A NEW procedure could eliminate the need for insulin for millions of type 2 diabetes patients by restoring the body’s ability to produce and regulate insulin naturally.

And those who undergo the procedure won’t even need to spend a night in the hospital.

The procedure is called duodenal mucosal resurfacing, or DMR.

The outpatient procedure involves inserting a catheter into the duodenum — the first part of the intestine — and then “ablating,” or destroying, mucosal cells that have changed in the process of the person developing diabetes.

Destroying these tissues allows the mucosa to regrow new, healthy cells.

In a new pilot trial out of the Netherlands, researchers said 75 percent of insulin-dependent people with type 2 diabetes no longer required insulin 6 months after the DMR procedure was conducted.

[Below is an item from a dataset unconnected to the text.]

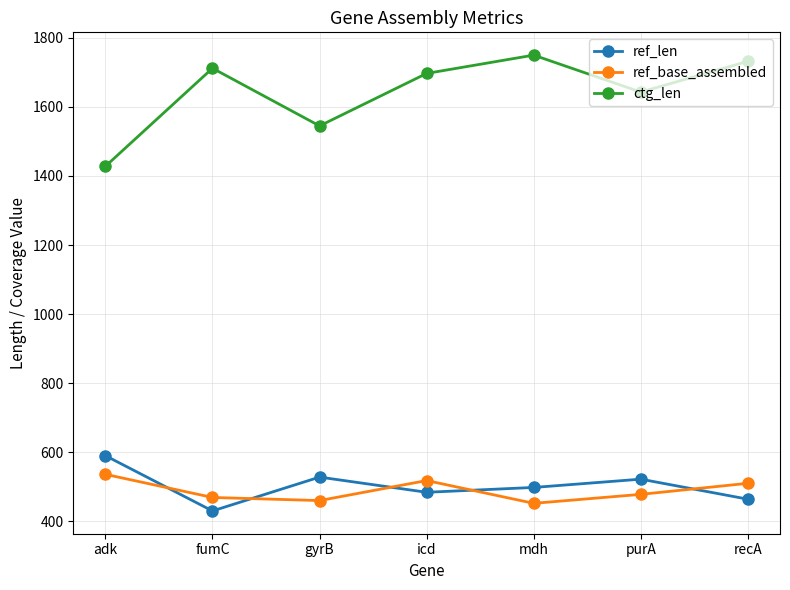

Reading left to right, transcribe all the data shown in this chart.

ref_len: 590	430	528	484	498	522	464
ref_base_assembled: 536	469	460	518	452	478	510
ctg_len: 1428	1712	1545	1697	1750	1643	1732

The rest of the participants saw their required insulin doses drop by half, according to research presented at UEG Week 2020 Virtual.

In addition to lower insulin resistance, study participants also saw significant reductions in body mass index scores from an average of 29.8 kilograms per square meter (kg/m2) at the beginning of the study to 27.2 kg/m2.

They also nearly halved the percentage of fat in their livers after 6 months, from 8.1 percent to 4.6 percent.

“Despite having a huge number of medicines that are approved — I think there are around 57 or 58 drugs approved to lower blood sugar in the United States — more than 50 percent of patients with type 2 diabetes are poorly controlled,” said Dr. Harith Rajagopalan, co-founder and chief executive officer of biotechnology company Fractyl and co-inventor for the DMR technique.

“DMR is potentially the first therapy to enable people who are on insulin to not have to take insulin anymore,” Rajagopalan said.

The origins of the DMR technique came after observing that people who had gastric bypass procedures often found themselves cured of their type 2 diabetes.

“Bariatric surgery pointed the way I think in two key ways,” said Rajagopalan.

“The first way is to show that you can do a procedure on the gut, not even touch the pancreas and have the opportunity to cure type 2 diabetes.

“That’s a major sort of mind-blowing paradigm shift in terms of how to think about treating a disease that you thought was a chronic disease, but you can make it go away with an intervention on the gut.

“And the second thing about the bariatric surgery is that it’s an accidental experiment that proves that the gut is a root cause of the disease.”

Sangeeta Kashyap, the principal investigator on an upcoming multinational study to follow the present one, agreed.

“This would be the first procedure that’s done endoscopically that would produce a similar benefit to gastric bypass without having gastric bypass,” she said.

DMR, being an endoscopic surgery, is much less invasive as well as more affordable and accessible.

“As great as gastric bypass surgery is, there’s a limit,” Rajagopalan said. “We do about 250,000 gastric bypass surgeries in the United States. We do 20 million endoscopy procedures.”

While the multinational study is spooling up, the Revita DMR technique has already received a CE mark in Europe, an indication a product has met health, safety, and environmental protection requirements.

Citizens in the European Union could start receiving the procedure in the next year or two, Rajagopalan said, with the United States possibly not far behind.